(Dataset extract)

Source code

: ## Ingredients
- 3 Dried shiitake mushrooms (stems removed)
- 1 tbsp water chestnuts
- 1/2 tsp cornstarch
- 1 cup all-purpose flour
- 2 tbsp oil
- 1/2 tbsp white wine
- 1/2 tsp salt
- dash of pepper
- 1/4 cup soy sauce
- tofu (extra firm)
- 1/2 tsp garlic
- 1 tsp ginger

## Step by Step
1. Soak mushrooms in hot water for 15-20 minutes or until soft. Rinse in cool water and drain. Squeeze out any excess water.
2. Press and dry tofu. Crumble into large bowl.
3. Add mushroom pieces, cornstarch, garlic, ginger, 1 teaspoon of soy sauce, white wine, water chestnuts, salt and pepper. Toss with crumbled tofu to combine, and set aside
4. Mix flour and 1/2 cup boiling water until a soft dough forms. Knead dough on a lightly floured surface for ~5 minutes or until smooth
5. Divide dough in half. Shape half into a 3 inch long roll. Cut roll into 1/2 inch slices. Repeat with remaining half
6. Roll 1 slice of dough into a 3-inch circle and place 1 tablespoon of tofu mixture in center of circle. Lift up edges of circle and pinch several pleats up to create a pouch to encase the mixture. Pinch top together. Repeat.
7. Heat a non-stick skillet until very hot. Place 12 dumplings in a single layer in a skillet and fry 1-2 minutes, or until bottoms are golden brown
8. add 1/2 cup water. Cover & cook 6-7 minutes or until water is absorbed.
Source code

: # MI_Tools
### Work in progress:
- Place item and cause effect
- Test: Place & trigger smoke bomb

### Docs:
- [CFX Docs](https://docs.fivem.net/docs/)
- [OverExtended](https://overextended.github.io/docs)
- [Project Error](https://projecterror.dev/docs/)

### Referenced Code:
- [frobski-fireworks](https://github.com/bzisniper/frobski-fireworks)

(End Dataset extract)
(Dataset extract)

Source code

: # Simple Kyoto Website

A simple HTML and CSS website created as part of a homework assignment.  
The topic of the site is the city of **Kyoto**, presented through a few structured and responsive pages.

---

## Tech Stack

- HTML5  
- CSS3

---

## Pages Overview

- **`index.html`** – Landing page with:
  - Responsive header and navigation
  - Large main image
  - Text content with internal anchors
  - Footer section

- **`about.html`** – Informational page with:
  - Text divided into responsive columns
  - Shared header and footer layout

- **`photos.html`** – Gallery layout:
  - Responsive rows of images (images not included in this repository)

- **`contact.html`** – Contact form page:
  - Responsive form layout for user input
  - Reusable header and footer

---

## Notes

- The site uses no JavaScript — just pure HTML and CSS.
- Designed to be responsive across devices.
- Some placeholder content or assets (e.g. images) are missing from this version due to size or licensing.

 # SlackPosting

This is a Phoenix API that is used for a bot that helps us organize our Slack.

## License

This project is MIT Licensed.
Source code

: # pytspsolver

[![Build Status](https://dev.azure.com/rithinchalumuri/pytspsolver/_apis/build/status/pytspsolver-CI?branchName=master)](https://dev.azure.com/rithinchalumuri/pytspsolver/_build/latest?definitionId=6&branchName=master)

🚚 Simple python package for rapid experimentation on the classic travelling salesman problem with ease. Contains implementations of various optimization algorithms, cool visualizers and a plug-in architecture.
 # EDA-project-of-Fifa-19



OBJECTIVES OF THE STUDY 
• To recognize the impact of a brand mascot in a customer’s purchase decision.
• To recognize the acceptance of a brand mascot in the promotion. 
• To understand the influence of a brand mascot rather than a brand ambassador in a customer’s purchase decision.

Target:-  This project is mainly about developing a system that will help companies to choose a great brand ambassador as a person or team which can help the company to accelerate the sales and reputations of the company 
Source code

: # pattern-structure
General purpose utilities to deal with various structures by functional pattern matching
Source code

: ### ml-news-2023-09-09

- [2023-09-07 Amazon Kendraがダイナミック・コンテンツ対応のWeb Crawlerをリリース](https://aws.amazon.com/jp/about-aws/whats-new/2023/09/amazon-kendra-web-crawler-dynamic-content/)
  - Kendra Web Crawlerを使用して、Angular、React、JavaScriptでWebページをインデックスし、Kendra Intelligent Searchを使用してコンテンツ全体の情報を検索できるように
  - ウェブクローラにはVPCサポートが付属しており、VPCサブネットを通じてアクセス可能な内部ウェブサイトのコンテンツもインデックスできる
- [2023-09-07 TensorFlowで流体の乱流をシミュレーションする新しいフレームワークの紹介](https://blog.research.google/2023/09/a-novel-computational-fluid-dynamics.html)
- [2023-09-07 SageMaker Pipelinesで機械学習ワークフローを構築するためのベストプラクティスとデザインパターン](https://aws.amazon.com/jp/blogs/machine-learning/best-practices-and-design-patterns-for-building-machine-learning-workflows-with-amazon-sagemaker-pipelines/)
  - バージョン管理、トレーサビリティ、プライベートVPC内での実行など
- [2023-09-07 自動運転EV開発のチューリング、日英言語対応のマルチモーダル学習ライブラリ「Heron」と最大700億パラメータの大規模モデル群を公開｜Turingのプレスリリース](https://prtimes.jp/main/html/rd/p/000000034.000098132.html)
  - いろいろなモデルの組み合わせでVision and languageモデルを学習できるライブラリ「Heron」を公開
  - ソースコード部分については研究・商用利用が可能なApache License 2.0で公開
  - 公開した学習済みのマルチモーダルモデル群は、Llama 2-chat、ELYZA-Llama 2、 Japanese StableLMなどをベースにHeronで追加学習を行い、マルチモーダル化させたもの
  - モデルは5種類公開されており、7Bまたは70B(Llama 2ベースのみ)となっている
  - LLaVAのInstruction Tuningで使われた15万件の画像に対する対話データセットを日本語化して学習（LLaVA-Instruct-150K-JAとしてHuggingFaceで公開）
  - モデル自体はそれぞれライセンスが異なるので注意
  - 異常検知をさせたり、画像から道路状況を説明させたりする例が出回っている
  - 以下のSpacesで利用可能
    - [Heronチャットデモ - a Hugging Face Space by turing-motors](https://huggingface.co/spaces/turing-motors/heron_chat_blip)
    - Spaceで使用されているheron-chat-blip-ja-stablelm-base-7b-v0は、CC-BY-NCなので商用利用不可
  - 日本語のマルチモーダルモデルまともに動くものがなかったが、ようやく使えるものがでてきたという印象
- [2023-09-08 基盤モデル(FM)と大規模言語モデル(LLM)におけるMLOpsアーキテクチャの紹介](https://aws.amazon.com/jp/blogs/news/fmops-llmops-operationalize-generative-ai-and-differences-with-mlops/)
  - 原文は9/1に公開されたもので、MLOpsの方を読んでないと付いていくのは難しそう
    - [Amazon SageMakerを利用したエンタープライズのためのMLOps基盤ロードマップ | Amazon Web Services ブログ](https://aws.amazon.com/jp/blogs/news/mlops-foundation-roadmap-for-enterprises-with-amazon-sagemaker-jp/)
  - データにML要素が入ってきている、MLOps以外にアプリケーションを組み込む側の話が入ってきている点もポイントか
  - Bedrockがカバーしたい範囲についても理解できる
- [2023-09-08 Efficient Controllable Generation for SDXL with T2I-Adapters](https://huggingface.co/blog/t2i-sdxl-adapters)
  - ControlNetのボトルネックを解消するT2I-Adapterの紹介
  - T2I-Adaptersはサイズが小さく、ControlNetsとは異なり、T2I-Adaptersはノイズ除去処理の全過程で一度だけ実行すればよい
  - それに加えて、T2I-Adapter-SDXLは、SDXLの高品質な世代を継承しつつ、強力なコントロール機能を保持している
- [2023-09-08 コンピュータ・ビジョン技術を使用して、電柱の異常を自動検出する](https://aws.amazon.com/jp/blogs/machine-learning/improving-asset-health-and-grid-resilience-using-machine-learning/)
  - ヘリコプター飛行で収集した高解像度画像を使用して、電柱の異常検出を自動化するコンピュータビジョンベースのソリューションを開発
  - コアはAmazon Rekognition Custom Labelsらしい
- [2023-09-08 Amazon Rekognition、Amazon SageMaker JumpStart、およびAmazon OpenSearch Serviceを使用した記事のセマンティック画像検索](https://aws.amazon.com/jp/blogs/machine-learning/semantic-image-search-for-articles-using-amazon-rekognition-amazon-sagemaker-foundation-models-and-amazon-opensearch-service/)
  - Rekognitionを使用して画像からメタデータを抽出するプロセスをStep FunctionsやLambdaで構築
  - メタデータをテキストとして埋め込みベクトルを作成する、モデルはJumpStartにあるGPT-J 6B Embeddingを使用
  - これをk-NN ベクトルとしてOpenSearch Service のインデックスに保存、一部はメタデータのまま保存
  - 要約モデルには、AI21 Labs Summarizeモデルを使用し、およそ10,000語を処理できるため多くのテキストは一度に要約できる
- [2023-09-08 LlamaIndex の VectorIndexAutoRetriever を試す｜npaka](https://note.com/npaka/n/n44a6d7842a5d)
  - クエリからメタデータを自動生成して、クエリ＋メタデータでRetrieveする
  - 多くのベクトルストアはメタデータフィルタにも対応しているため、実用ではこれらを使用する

(End Dataset extract)
(Dataset extract)

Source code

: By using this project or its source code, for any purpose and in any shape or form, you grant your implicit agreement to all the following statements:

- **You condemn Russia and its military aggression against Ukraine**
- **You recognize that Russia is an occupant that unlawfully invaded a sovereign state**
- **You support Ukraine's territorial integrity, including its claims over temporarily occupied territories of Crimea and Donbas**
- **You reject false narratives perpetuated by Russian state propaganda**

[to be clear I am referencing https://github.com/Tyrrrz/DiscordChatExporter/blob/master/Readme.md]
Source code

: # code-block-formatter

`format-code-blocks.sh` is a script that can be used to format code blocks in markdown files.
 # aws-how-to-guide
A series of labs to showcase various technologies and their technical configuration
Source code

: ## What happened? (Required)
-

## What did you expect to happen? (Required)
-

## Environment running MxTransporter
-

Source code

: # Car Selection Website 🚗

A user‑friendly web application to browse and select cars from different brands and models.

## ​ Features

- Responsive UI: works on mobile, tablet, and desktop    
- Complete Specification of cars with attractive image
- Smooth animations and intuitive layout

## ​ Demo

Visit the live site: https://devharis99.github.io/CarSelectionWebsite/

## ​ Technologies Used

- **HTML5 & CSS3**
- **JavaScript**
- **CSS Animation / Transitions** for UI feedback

(End Dataset extract)

◆ **What is being asked**
Return, word for word, the lines of the material from the line containing "## Tech Stack" through the line containing "- Responsive rows", with both of those lines included.

◆ **Task result**
## Tech Stack

- HTML5  
- CSS3

---

## Pages Overview

- **`index.html`** – Landing page with:
  - Responsive header and navigation
  - Large main image
  - Text content with internal anchors
  - Footer section

- **`about.html`** – Informational page with:
  - Text divided into responsive columns
  - Shared header and footer layout

- **`photos.html`** – Gallery layout:
  - Responsive rows of images (images not included in this repository)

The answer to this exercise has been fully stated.